For the records that follow, please set down exactly the lines between the one holding "227 60 143250" and the one holding "428 235 150125", inclusive, and only those.

▶ [Record set]:
################

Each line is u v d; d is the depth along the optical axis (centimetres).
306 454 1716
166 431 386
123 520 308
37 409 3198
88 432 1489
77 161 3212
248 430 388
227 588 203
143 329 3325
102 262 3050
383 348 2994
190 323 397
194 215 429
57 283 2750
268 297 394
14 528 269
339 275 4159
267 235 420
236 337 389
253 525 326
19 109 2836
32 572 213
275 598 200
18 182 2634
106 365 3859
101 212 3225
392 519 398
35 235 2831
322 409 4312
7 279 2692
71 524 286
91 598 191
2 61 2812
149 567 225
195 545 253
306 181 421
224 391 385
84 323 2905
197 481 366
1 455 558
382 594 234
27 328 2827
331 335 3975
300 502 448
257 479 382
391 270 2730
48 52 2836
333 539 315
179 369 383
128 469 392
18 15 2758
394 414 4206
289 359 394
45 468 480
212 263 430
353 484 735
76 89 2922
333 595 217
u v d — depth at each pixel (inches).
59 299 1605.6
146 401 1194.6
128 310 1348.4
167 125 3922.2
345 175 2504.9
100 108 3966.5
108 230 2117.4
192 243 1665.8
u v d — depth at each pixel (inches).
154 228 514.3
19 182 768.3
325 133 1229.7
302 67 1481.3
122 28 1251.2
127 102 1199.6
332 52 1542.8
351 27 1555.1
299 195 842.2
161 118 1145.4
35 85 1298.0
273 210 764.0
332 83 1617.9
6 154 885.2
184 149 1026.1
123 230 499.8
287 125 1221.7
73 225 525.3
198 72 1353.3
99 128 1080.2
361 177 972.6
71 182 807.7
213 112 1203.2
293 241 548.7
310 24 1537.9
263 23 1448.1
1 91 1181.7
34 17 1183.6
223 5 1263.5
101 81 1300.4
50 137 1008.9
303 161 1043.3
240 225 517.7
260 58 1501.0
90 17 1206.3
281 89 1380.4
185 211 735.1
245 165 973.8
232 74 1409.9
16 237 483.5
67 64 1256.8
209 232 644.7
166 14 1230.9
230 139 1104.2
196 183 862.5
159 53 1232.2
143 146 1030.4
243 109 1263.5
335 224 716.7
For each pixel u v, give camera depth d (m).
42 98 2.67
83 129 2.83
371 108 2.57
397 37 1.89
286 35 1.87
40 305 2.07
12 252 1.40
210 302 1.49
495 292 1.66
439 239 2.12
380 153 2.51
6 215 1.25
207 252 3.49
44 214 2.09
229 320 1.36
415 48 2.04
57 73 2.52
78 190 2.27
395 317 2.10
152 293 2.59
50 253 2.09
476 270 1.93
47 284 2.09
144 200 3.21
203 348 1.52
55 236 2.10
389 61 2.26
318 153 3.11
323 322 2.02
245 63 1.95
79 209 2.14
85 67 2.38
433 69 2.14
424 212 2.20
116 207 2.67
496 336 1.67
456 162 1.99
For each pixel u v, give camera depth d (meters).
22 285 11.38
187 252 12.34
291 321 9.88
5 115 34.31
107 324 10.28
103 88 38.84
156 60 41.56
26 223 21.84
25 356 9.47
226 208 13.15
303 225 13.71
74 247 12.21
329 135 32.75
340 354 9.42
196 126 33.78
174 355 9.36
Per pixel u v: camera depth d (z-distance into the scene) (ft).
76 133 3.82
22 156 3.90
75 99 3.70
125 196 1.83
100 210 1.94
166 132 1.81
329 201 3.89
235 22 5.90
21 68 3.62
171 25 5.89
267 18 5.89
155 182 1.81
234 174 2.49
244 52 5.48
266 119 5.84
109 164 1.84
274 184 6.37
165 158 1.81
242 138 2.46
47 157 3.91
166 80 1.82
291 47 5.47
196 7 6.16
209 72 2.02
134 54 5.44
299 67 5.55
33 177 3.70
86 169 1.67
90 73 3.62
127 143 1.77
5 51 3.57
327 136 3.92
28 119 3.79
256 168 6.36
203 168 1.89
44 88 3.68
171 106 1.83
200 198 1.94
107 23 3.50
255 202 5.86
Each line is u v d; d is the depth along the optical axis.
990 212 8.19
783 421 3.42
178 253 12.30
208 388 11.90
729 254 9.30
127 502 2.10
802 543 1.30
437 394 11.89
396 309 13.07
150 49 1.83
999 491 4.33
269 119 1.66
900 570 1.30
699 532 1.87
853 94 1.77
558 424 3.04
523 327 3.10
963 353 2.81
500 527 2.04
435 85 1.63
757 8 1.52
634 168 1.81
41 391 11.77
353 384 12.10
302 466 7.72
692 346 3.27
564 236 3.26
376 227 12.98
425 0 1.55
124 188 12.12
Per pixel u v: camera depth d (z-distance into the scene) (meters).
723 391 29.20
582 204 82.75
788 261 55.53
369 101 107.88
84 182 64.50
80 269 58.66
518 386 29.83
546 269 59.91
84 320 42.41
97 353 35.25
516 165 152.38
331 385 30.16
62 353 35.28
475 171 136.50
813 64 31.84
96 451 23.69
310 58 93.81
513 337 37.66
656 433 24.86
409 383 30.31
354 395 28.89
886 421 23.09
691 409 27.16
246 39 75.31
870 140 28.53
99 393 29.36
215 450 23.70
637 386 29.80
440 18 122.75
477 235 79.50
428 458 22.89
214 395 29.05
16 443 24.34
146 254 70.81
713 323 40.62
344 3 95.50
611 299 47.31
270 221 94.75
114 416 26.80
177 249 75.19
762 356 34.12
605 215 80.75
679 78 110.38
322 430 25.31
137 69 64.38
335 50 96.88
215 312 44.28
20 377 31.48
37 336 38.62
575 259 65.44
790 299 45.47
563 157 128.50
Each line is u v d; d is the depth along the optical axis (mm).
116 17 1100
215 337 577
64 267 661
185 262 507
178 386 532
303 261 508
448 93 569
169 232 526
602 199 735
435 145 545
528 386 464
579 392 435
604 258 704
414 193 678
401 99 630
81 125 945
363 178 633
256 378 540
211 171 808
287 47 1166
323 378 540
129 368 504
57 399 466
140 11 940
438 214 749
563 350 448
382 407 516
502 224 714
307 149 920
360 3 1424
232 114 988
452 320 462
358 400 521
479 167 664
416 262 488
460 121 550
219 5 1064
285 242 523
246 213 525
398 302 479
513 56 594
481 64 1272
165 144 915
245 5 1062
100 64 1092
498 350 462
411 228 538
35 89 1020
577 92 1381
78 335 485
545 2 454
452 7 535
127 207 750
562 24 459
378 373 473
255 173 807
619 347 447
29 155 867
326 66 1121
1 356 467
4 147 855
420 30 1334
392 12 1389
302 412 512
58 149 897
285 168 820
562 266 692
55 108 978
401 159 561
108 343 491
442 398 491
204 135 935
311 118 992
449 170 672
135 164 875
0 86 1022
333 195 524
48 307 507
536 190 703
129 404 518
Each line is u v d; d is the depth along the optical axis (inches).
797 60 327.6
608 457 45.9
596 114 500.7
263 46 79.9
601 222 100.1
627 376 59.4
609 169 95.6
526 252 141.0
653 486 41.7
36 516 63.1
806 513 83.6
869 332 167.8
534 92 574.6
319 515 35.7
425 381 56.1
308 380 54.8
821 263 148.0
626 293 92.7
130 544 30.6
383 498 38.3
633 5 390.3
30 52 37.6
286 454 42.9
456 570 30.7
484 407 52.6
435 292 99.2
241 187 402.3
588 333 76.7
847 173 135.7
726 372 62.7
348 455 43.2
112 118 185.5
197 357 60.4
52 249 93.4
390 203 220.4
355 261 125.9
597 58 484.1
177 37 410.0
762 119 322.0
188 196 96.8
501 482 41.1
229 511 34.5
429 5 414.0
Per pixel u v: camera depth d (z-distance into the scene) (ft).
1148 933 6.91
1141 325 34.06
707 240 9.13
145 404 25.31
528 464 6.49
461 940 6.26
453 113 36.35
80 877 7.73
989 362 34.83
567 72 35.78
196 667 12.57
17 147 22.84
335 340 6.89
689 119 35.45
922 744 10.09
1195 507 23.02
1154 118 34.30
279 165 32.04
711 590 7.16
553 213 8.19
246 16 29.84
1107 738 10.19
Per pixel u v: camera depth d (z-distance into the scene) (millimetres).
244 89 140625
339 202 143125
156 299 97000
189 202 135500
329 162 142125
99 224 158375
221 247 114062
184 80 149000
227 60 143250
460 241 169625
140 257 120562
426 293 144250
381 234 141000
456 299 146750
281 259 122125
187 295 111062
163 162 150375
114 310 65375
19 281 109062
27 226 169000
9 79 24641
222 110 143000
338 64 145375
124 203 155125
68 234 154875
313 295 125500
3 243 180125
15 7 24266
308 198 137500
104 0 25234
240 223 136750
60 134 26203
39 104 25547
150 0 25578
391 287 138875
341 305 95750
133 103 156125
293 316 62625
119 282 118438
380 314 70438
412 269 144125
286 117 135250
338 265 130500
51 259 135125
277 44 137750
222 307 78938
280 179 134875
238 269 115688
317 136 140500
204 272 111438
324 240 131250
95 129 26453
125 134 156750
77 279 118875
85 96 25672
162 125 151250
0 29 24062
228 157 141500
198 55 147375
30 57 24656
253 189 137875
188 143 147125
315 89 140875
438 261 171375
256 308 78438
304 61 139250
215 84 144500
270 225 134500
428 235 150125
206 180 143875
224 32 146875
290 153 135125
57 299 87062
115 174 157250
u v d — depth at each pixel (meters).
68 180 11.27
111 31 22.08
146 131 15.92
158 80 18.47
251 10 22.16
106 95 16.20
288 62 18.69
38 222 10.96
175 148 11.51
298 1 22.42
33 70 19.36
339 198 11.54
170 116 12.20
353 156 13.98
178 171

################

▶ [Solution for this task]:
227 60 143250
460 241 169625
140 257 120562
426 293 144250
381 234 141000
456 299 146750
281 259 122125
187 295 111062
163 162 150375
114 310 65375
19 281 109062
27 226 169000
9 79 24641
222 110 143000
338 64 145375
124 203 155125
68 234 154875
313 295 125500
3 243 180125
15 7 24266
308 198 137500
104 0 25234
240 223 136750
60 134 26203
39 104 25547
150 0 25578
391 287 138875
341 305 95750
133 103 156125
293 316 62625
119 282 118438
380 314 70438
412 269 144125
286 117 135250
338 265 130500
51 259 135125
277 44 137750
222 307 78938
280 179 134875
238 269 115688
317 136 140500
204 272 111438
324 240 131250
95 129 26453
125 134 156750
77 279 118875
85 96 25672
162 125 151250
0 29 24062
228 157 141500
198 55 147375
30 57 24656
253 189 137875
188 143 147125
315 89 140875
438 261 171375
256 308 78438
304 61 139250
215 84 144500
270 225 134500
428 235 150125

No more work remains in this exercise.